I started at the name.

‘And she is aware?’ asked Lowly Crows. ‘She
knows
herself?’

‘As well as I know you, my sweet bird…’ Wily Cockatrice was blowing smoke again.

‘And Rogrig, you know of her whereabouts, you can find her for us? More importantly, she will come when you bid her to?’

Inside my head the unspoken voices, quiet for so long, began to call out again.

Norda Elfwych…Norda Elfwych…

How long has she waited for another…

How could I tell them what, I knew, had become of her? ‘The Elfwych is at the house of Old-man Wishard. She is kept fast within Carraw Peel.’

‘She is blood-tied, then…?’ asked Lowly Crows, ‘to The Graynelord?’

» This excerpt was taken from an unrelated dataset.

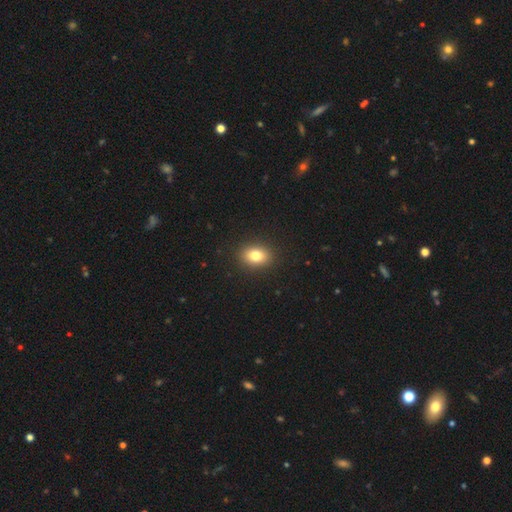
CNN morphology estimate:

‘No. Rather, she is the Old-man’s Pledge.’

‘Pledge?’ Wily Cockatrice lifted an eyebrow, took the word for its worst meaning.

‘She is bonded to him, is all!’ I could not help my rash defence of her. ‘A bond of peace and good faith; between Elfwych and Wishard…Upon Graynelore, it is a common enough practice betwixt sworn enemies—’

‘If you say so, Rogrig,’ said the crone.

‘And she will break this sworn Pledge so very easily?’ said Lowly Crows. ‘She will forsake her own blood-kin and join us now,
because…?
’ It was a leading question, left deliberately hanging in the air between us.

I took a moment’s pause. ‘Because we are going to make her,’ I said. (It was a clutched for suggestion, my friend, not a considered plan.)

‘What? Are we to kidnap her then, are we going to steal her away from The Graynelord’s own Stronghold?’ asked the ancient crone. There was another long and knowing silence (without so much as a whiff of pipe smoke).

‘I, for one, do not believe any of this!’ said Wood-shanks, the elder-man, suddenly breaking his silence. ‘Suppose this were even possible. What then? When every man at arms upon Graynelore is out for us, as surely as they must be…?’

He turned towards the pair of coquettes, as if in want of their support. Momentarily, Fortuna and Sunfast returned his look, only to pass a second look of mild astonishment between themselves, before settling their eyes upon me for an answer.

‘Perhaps, the graynes will be too busy with their own private arguments to bother themselves with us,’ I said, more hopefully than with any real conviction.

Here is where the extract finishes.